SUMMARY:
On Wednesday 8 October 2014, some Google Cloud Storage users experienced increased error rates for 70 minutes. If you were affected by this issue we apologize. Our goal is to provide you with a high level of reliability and availability, which we failed to meet in this situation. We are taking immediate steps to improve Google Cloud Storage’s reliability and availability.
DETAILED DESCRIPTION OF IMPACT:
On Wednesday 8 October 2014 from 14:15 to 15:30 PDT, 3% of requests to the Google Cloud Storage XML API and 2.9% of requests to the JSON API received an HTTP 500 or 503 response. No increase in latency was observed during the incident.
ROOT CAUSE:
On Wednesday 8 October 2014, two independent fiber cuts resulted in the loss of a terabit of network capacity between Google datacenters. The impact of this loss of capacity was increased due to coincident maintenance on a third fiber link. This resulted in packet loss on the remaining links due to saturation.

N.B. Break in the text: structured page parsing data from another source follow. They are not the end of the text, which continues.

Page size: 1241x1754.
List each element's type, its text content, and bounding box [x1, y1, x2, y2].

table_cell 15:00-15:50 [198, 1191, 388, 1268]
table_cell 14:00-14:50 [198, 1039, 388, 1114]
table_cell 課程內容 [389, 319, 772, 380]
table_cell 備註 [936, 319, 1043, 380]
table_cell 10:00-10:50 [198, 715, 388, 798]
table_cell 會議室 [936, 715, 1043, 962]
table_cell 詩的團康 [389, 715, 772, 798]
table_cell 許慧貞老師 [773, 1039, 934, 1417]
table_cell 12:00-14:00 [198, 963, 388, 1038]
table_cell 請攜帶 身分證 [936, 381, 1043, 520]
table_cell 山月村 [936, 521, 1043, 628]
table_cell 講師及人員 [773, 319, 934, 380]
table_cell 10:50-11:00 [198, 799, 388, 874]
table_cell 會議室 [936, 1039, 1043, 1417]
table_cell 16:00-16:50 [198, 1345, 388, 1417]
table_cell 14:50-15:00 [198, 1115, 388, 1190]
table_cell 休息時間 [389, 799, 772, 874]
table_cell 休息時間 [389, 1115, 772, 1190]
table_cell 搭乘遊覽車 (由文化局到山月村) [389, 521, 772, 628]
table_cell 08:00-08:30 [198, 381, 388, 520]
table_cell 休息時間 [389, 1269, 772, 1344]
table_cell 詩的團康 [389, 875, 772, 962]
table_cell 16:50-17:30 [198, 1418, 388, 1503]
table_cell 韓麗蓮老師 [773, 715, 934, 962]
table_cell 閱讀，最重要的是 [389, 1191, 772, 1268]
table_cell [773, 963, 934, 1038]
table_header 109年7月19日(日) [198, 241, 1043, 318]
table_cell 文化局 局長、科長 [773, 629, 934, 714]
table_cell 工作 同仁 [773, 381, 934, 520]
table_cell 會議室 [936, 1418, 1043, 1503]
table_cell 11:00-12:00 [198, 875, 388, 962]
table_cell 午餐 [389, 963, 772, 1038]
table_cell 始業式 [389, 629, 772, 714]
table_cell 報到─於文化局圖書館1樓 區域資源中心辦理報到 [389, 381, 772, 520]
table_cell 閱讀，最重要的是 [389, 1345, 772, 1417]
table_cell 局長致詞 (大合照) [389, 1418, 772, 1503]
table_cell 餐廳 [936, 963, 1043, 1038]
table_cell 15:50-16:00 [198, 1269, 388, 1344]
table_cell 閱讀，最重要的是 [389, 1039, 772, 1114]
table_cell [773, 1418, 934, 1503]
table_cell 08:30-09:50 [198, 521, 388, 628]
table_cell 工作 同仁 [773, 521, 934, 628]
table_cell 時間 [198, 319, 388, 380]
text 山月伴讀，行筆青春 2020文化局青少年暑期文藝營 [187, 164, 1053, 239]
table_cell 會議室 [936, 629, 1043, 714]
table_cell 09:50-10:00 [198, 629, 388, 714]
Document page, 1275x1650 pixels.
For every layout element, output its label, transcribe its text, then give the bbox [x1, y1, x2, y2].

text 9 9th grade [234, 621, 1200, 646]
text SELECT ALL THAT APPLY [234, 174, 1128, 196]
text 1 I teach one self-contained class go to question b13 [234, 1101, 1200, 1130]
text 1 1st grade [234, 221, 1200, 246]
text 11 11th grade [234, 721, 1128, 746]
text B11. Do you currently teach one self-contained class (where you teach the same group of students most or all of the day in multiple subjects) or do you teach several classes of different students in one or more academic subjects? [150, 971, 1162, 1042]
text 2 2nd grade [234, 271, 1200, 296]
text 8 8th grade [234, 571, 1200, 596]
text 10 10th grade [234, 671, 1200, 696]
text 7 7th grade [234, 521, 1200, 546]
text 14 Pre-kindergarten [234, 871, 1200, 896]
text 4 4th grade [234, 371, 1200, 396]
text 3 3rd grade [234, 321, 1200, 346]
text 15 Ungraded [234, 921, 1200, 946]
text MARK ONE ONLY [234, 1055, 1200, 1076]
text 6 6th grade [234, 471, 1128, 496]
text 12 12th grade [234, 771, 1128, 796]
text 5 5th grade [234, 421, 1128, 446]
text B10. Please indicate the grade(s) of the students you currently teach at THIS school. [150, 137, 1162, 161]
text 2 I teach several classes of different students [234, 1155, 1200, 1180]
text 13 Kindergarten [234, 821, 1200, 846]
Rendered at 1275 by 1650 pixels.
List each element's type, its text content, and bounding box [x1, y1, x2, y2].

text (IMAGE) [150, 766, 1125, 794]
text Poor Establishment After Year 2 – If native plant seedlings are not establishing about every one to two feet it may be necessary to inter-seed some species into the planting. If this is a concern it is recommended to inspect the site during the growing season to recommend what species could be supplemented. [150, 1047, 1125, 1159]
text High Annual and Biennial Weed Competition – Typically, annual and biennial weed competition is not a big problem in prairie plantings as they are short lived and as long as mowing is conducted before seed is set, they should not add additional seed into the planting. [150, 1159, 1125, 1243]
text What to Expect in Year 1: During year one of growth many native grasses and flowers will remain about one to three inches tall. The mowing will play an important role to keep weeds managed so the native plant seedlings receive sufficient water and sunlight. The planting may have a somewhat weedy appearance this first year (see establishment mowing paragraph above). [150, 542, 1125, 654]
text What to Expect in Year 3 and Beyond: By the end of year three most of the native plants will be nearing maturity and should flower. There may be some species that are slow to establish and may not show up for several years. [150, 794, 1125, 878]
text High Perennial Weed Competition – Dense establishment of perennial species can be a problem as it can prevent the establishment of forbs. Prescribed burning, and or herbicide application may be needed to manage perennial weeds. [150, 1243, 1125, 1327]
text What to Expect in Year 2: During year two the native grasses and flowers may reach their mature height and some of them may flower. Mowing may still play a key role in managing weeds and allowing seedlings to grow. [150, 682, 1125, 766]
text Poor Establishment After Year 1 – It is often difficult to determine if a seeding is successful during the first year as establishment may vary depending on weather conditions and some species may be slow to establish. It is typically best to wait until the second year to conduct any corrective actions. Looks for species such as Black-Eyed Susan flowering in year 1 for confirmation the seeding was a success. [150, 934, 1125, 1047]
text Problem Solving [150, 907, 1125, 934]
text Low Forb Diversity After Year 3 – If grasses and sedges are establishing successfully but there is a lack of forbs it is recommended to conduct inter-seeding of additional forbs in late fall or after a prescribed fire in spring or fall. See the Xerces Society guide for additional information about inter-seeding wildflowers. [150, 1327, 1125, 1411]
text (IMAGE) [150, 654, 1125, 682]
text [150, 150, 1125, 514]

REMEDIATION AND PREVENTION:
The loss of network capacity and impacted network links were identified at 14:30 PDT by Google engineers who notified the fiber provider. Google engineers then took action to route traffic away from the affected links to reduce congestion and quickly bring the link in maintenance back into service. Error rates for Google Cloud Storage returned to baseline levels at 15:30 PDT. The fiber repairs were finished on 9 October 2014 at 09:34.